Shirley Firth

Personal information
- Nationality: Canada
- Born: 31 December 1953 Aklavik, Northwest Territories, Canada
- Died: 30 April 2013 (aged 59) Yellowknife, Northwest Territories, Canada

Sport
- Sport: Skiing

World Cup career
- Seasons: 3 – (1982–1984)
- Indiv. starts: 17
- Indiv. podiums: 0
- Team starts: 0
- Overall titles: 0 – (11th in 1982)

= Shirley Firth =

Canadian cross-country skier (1953–2013)

Shirley Firth (31 December 1953 in Aklavik, Northwest Territories – 30 April 2013) was a Canadian cross-country skier who competed in four consecutive Winter Olympics in 1972, 1976, 1980 and 1984.

==Career==
Of Metis descent and a member of the Gwich'in First Nation, Firth was one of the first indigenous North Americans to represent Canada in the Olympic Games. Firth was the recipient of the Order of Canada, the Queen Elizabeth II Golden Jubilee Medal, and the Queen Elizabeth II Diamond Jubilee Medal. She was also voted Canadian Women's Nordic Skier of the Year six times by Ski Racing Magazine.

She was the twin sister of fellow ski team member Sharon Firth. The sisters participated in the Territorial Experimental Ski Training program that introduced cross country skiing to northern Canada. Consequently, the sisters made the first ever Canadian cross-country ski team that competed in the 1972 Winter Olympics in Sapporo. They credit the many important lessons they learned while trapping and hunting in their remote home community to their skiing success. In addition to the four consecutive Winter Olympics, the sisters competed in four World Ski Championships, and were members of the National Cross Country Ski Team for an unprecedented 17 consecutive years. Firth won 29 Gold medals, 10 Silver medals, and 3 Bronze medals at the Canadian National Championship level. Together, the siblings accumulated 79 medals at the national championships, including 48 national titles, figures that no other athlete has come close to reaching. Firth won a total of 42 medals out of the 79 won by both herself and Sharon.
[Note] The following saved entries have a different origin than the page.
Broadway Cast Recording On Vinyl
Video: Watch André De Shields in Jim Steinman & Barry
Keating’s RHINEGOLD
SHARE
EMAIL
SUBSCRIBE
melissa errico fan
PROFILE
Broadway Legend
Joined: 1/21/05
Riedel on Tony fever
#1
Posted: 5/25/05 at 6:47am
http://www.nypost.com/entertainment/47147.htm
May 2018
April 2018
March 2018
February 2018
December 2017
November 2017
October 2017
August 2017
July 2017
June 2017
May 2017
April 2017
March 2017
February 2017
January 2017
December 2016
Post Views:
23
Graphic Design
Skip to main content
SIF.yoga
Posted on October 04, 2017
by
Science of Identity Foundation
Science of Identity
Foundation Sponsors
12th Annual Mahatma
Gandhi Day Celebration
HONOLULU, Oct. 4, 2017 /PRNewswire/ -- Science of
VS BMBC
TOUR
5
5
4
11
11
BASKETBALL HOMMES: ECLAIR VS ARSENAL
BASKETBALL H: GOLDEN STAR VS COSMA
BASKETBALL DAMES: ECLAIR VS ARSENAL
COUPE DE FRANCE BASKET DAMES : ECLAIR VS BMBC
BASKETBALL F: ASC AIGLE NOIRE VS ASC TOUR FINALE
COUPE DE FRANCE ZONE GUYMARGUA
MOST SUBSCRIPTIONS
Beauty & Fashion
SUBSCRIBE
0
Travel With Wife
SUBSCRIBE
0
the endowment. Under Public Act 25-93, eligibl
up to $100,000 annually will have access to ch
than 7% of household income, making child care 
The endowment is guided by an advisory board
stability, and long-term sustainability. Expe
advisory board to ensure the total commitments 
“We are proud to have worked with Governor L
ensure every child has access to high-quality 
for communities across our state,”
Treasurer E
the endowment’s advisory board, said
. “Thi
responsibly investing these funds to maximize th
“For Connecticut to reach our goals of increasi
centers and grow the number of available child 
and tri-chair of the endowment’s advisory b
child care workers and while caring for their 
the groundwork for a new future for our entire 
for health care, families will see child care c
In 1972 the Canadian Ski Association awarded Firth the John Semelink Memorial Award for her contributions to skiing in Canada, which was shared with her sister. They became the first indigenous women to receive the Order of Sport, marking their induction into Canada's Sports Hall of Fame in 2015. Firth had previously received a National Aboriginal Achievement Award in the sports category in 2006. In 2008, Firth was inducted into the Hall of Fame of the Banff Sports.
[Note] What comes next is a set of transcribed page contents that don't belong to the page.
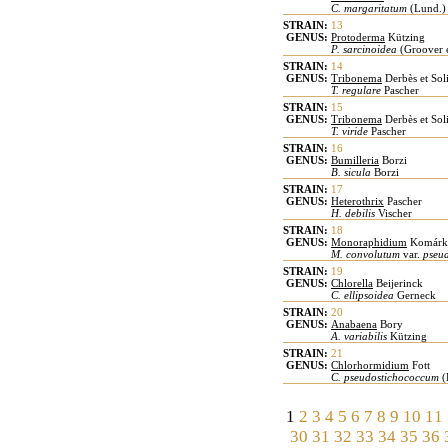
C. margaritatum
(Lund.) 
STRAIN:
13
GENUS:
Protoderma
Kützing
P. sarcinoidea
(Groover 
STRAIN:
14
GENUS:
Tribonema
Derbès et Sol
T. regulare
Pascher
STRAIN:
15
GENUS:
Tribonema
Derbès et Sol
T. viride
Pascher
STRAIN:
16
GENUS:
Bumilleria
Borzi
B. sicula
Borzi
STRAIN:
17
GENUS:
Heterothrix
Pascher
H. debilis
Vischer
STRAIN:
18
GENUS:
Monoraphidium
Komárk
M. convolutum
var.
pseu
STRAIN:
19
GENUS:
Chlorella
Beijerinck
C. ellipsoidea
Gerneck
STRAIN:
20
GENUS:
Anabaena
Bory
A. variabilis
Kützing
STRAIN:
21
GENUS:
Chlorhormidium
Fott
C. pseudostichococcum
(
1
2
3
4
5
6
7
8
9
10
11
30
31
32
33
34
35
36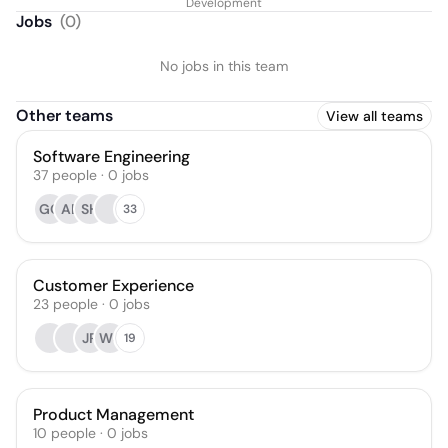
Development
Jobs
(
0
)
No jobs in this team
Other teams
View all teams
Software Engineering
37
people
·
0
jobs
GO
AB
SH
33
Customer Experience
23
people
·
0
jobs
JR
WS
19
Product Management
10
people
·
0
jobs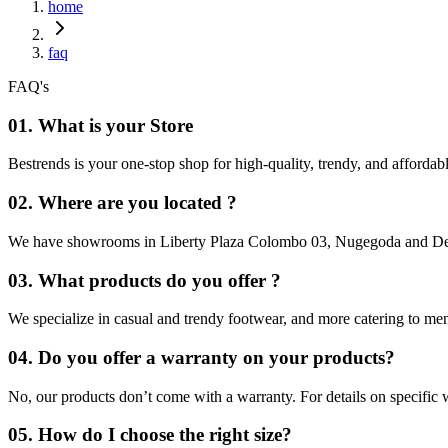
home
faq
FAQ's
01. What is your Store
Bestrends is your one-stop shop for high-quality, trendy, and afforda
02. Where are you located ?
We have showrooms in Liberty Plaza Colombo 03, Nugegoda and Dehi
03. What products do you offer ?
We specialize in casual and trendy footwear, and more catering to m
04. Do you offer a warranty on your products?
No, our products don’t come with a warranty. For details on specific wa
05. How do I choose the right size?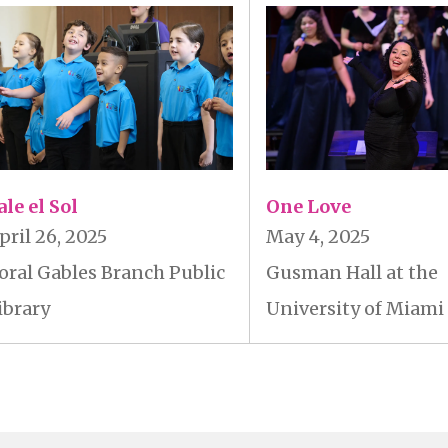
ale el Sol
One Love
pril 26, 2025
May 4, 2025
oral Gables Branch Public
Gusman Hall at the
ibrary
University of Miami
==Cross-country skiing results==
All results are sourced from the International Ski Federation (FIS).

Shirley Firth-Larsson was inducted into the NWT Sport Hall of Fame in 2012.

===Olympic Games===

| Year | Age | 5 km | 10 km | 20 km | 3/4 × 5 km relay |
|---|---|---|---|---|---|
| 1972 | 18 | 35 | — | —N/a | 10 |
| 1976 | 22 | 27 | 29 | —N/a | 7 |
| 1980 | 26 | 28 | 24 | —N/a | 8 |
| 1984 | 30 | 28 | 22 | 25 | — |

===World Championships===

| Year | Age | 5 km | 10 km | 20 km | 4 × 5 km relay |
|---|---|---|---|---|---|
| 1978 | 24 | 36 | 30 | 34 | 9 |
| 1980 | 26 | —N/a | —N/a | 9 | —N/a |
| 1982 | 28 | — | — | 12 | — |

===World Cup===
====Season standings====

| Season | Age | Overall |
|---|---|---|
| 1982 | 28 | 11 |
| 1983 | 29 | 25 |
| 1984 | 30 | 25 |

== Personal life==
Shirley Firth Larsson was the daughter of Stephen Firth (Métis) born November 20, 1922, at the Northwest Territories (NWT) and Fanny Rose Greenland (Métis) born January 21, 1922, also in NWT.
Following her athletic career, Firth went on to live in France where she raised a family and lectured on the Dene and Inuit cultures. Firth died at her home in Yellowknife, Northwest Territories, on 30 April 2013, at the age of 59.

The two sisters were also the subjects of a CBC Documentary entitled The Olympians: The Firth Sisters. In honour of Firth's memory, the Canada Post put her and her twin sister Sharon's faces on their stamp. Firth was honoured at Canada's Sports Hall of Fame in Calgary's Olympic Park, by her spouse and daughters.